--- BRIEF ---
Copy out the data word for word, from the line containing "Read the value at 15-Sat." through the line containing "Which range on", with both of those lines included.

--- DATA PROVIDED ---
============

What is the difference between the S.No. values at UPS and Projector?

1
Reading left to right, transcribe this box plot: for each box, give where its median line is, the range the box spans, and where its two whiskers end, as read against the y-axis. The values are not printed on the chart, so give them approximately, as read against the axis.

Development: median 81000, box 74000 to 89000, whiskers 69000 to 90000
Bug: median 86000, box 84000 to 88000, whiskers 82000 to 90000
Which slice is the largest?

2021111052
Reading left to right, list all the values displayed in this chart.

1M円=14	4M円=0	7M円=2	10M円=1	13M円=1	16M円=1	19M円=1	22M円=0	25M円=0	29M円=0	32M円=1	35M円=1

============

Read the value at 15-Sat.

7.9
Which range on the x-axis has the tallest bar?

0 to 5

============

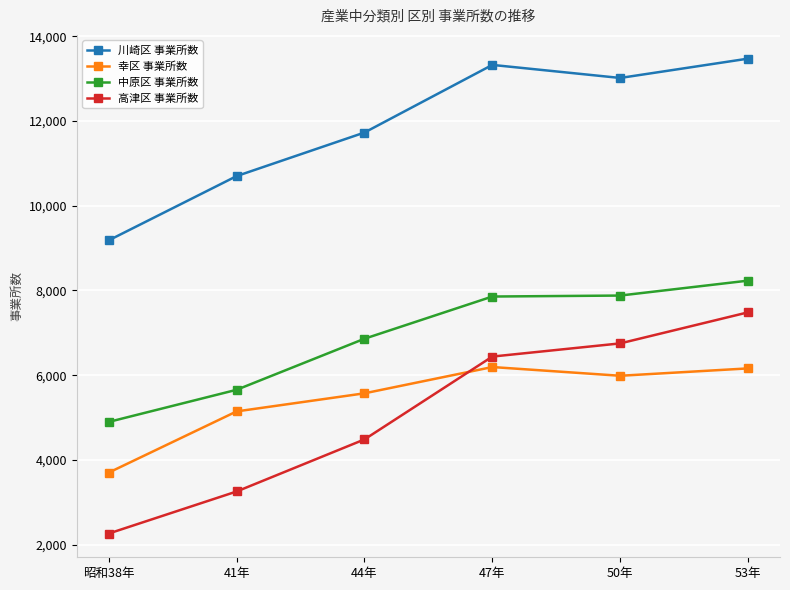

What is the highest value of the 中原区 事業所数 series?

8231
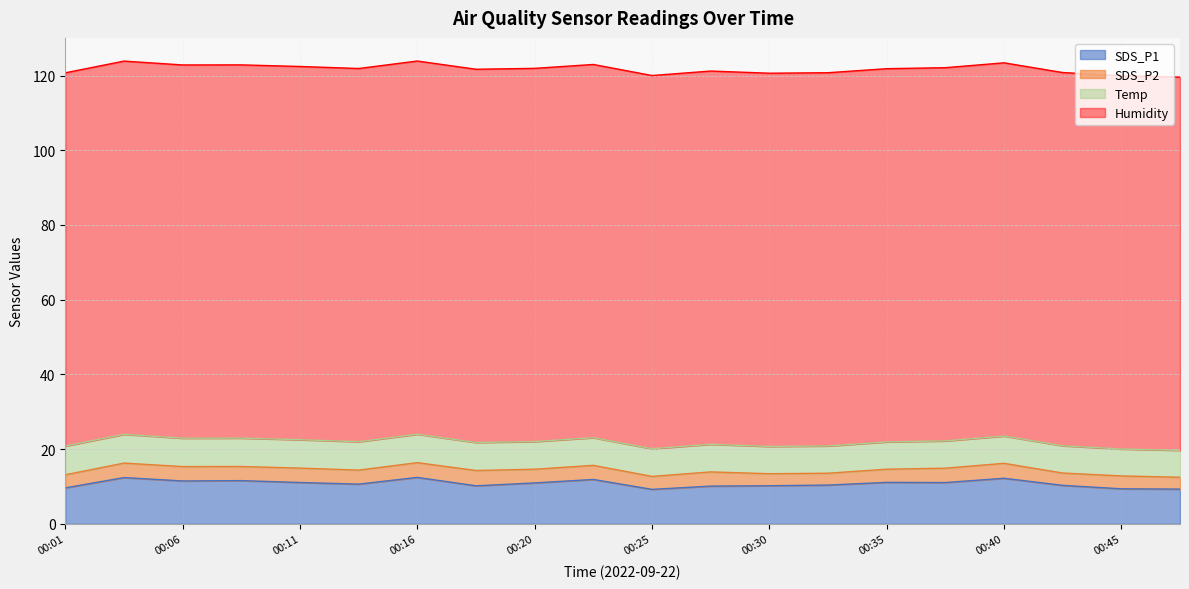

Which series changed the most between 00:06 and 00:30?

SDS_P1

============

--- RESULT ---
Read the value at 15-Sat.

7.9
Which range on the x-axis has the tallest bar?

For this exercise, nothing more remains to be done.